MARTIN KLEBES received his Ph.D. in Comparative Literary Studies in 2003 from Northwestern University. He taught at Kenyon College and at the University of New Mexico before coming to Oregon in 2007.

He is the author of Wittgenstein’s Novels (Routledge, 2006), and translator of Ernst-Wilhelm Händler’s debut collection of stories, City with Houses (Northwestern University Press, 2002). He also translated several chapters in a collection of writings by Hannah Arendt, entitled Reflections on Literature and Culture (Stanford University Press, 2007). Other recent publications include a trio of articles on W.G. Sebald, an essay on Steve Reich’s minimal music and its relationship to memory and history, and an article on Wilhelm Dilthey’s pursuit of his idea of the Geisteswissenschaften (for full citations click on the Curriculum Vitae button above).

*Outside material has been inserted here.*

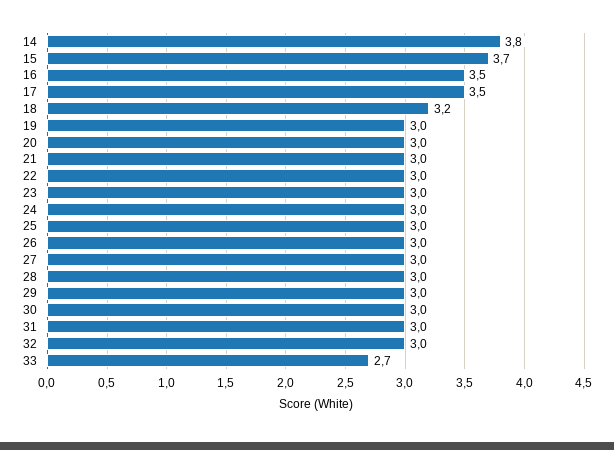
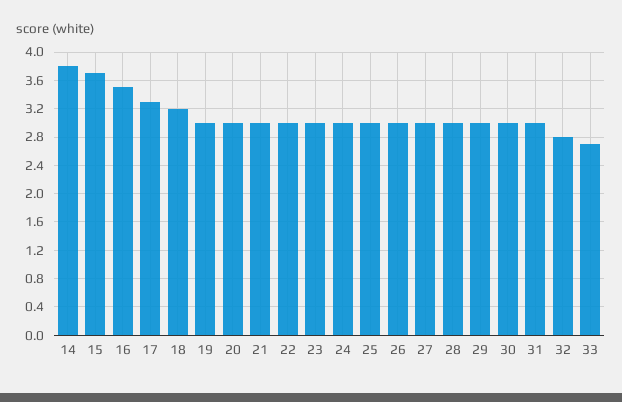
17: 3.5 -> 3.3
32: 3 -> 2.8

Martin’s research focuses on the interrelation between literary and philosophical texts from the Enlightenment to the present, with particular emphasis on the German tradition, but also including French and American critical thought and contemporary texts, novels in particular. His current project concerns the development of discourses of terror from the French Revolution through its reverberations in 19th-century Germany to 20th- and 21st-century textual instances of ‘terrorism’ in Germany and the U.S.

Martin is also a co-founding member of the editorial board of the electronic journal parapluie that went online in 1997. Guided by the belief that any analysis of culture must participate in the very cultural process which it addresses, parapluie has been publishing essays written in German on cultural phenomena, arts, and literature that are intended for a readership beyond that of more specialized academic journals.

One of his favored modes of transportation is his single-speed moutain bike, but he also likes to go for the occasional leisurely drive.